Off-label use needs more monitoring and heavy fines for offenders

by | 29th Oct 2008 | News

Off-label use of prescription drugs, while desirable in many cases, needs to be more carefully monitored and especially the way drugmakers get around the law to promote their products.

Off-label use of prescription drugs, while desirable in many cases, needs to be more carefully monitored and especially the way drugmakers get around the law to promote their products.

This is the gist of an article in the October issue of PLoS Medicine in which the authors reveal the tactics employed by companies to get their treatments for uses where there is little evidence of efficacy. The authors of the piece, Adriane Fugh-Berman of Georgetown University, Washington DC and Douglas Melnick, a physician working in North Hollywood, argue that while off-label drug use is “sometimes unavoidable” and sometimes “demonstrably beneficial,” it has also been linked with serious side effects.

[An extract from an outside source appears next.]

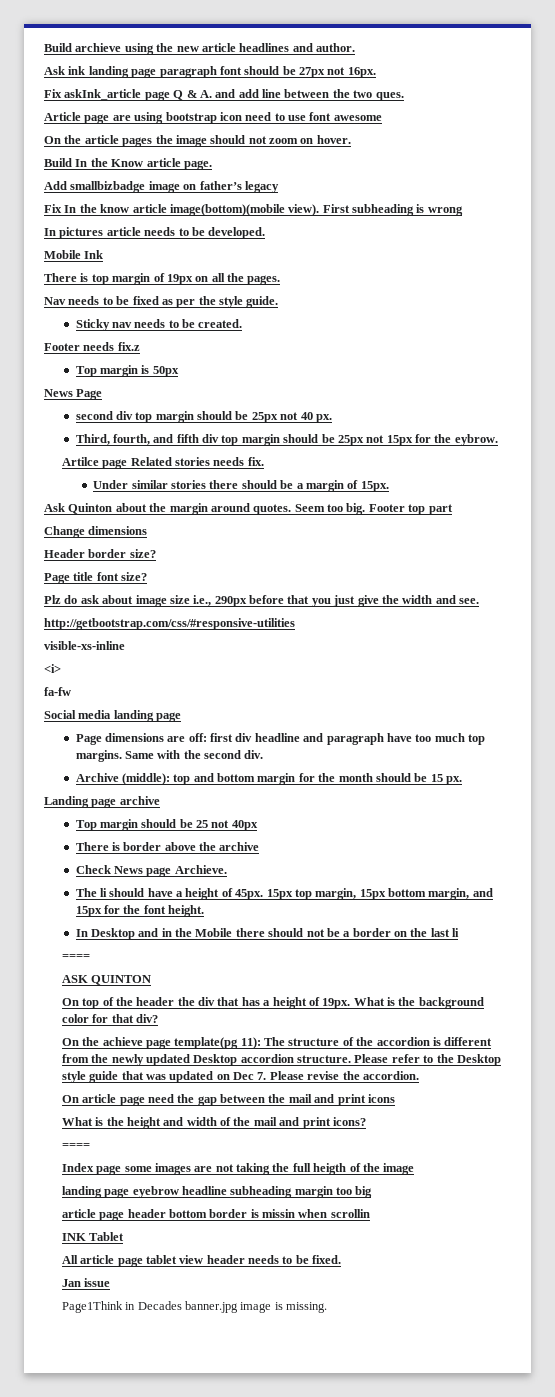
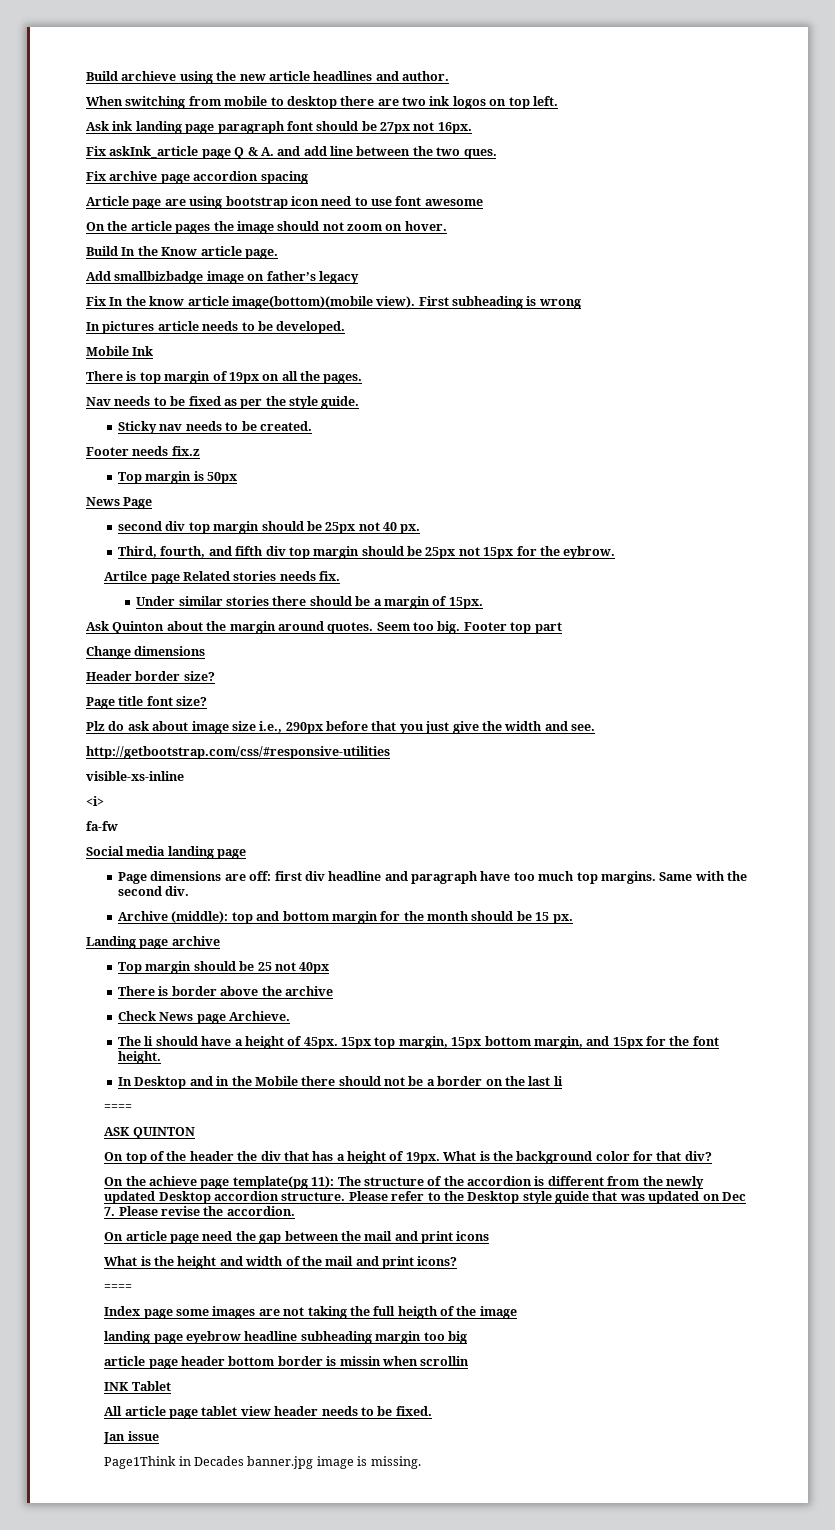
(355, 47) none -> [86,96,558,109] // When switching from mobile to desktop there are two ink logos on top left.
(404, 96) none -> [86,171,308,184] // Fix archive page accordion spacing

Off-label drug use, they say, while legal once a drug is approved for at least one indication, “should be undertaken with care and caution due to the uncontrolled experiment to which a patient is being subjected”. Such uses should be discussed by “unbiased researchers in bona fide medical journals. Promising therapies should be tested in clinical trials. Truly useful off-label benefits of drugs will not remain a secret,” the authors add.

What is not legal of course is the promotion of off-label uses by a drug manufacturer. However, firms have a stake in promoting such use, say the authors, since it means “larger revenues from larger user populations, especially for products with narrow indications”.

In the article, the authors outline some of the ways that drug companies can promote off-label use. The first they cite is the ‘decoy indication’, where pharma firms seek approval for just a narrow indication in order to speed a drug to market. Then they may indulge in an extensive off-label campaign which “is not disclosed to drug regulators”.

Another technique involves reps, even though they are not supposed to detail doctors on off-label uses. The authors quote an article in Medical Marketing and Media in which a pharmaceutical industry attorney says: “Before engaging in off-label promotion, companies should ascertain the risk profile, safety, efficacy, and potential commercial benefits of the use—without committing that last bit to print”. In other words, say Drs Fugh-Berman and Melnick, “illegal promotion may be cost-effective if potential profits trump potential fines”.

They claim that pharmaceutical marketing has “distorted the discourse on off-label uses and encouraged the unmonitored, potentially dangerous use of drugs by patients for whom risks and benefits are unknown.” In conclusion, companies that engage in off-label promotion “should be heavily fined and their future marketing practices subject to increased scrutiny by regulatory agencies.”